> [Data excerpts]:
◇ ◇ ◇

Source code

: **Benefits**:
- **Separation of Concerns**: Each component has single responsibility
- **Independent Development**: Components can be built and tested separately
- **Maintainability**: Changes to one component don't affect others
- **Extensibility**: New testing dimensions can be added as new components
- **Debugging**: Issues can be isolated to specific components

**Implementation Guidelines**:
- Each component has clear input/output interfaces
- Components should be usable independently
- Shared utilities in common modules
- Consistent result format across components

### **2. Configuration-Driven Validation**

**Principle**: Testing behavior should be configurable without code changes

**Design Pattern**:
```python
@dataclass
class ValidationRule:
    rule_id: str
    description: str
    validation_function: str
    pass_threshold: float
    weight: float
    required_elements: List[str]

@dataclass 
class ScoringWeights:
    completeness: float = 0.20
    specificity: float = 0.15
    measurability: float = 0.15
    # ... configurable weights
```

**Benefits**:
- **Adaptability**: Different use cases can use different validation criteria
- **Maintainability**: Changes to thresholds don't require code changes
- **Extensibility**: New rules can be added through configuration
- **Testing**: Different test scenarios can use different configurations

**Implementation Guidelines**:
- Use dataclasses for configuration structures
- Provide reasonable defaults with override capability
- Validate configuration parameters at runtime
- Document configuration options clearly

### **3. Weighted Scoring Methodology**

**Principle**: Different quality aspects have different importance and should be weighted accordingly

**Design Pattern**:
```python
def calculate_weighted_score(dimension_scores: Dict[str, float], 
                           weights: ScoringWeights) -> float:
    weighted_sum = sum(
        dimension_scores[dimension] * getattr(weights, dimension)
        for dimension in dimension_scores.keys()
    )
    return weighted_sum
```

◇ ◇ ◇

The line containing "without code changes" and every line after it, through the end of the records above: output exactly those, and nothing else.

**Principle**: Testing behavior should be configurable without code changes

**Design Pattern**:
```python
@dataclass
class ValidationRule:
    rule_id: str
    description: str
    validation_function: str
    pass_threshold: float
    weight: float
    required_elements: List[str]

@dataclass 
class ScoringWeights:
    completeness: float = 0.20
    specificity: float = 0.15
    measurability: float = 0.15
    # ... configurable weights
```

**Benefits**:
- **Adaptability**: Different use cases can use different validation criteria
- **Maintainability**: Changes to thresholds don't require code changes
- **Extensibility**: New rules can be added through configuration
- **Testing**: Different test scenarios can use different configurations

**Implementation Guidelines**:
- Use dataclasses for configuration structures
- Provide reasonable defaults with override capability
- Validate configuration parameters at runtime
- Document configuration options clearly

### **3. Weighted Scoring Methodology**

**Principle**: Different quality aspects have different importance and should be weighted accordingly

**Design Pattern**:
```python
def calculate_weighted_score(dimension_scores: Dict[str, float], 
                           weights: ScoringWeights) -> float:
    weighted_sum = sum(
        dimension_scores[dimension] * getattr(weights, dimension)
        for dimension in dimension_scores.keys()
    )
    return weighted_sum
```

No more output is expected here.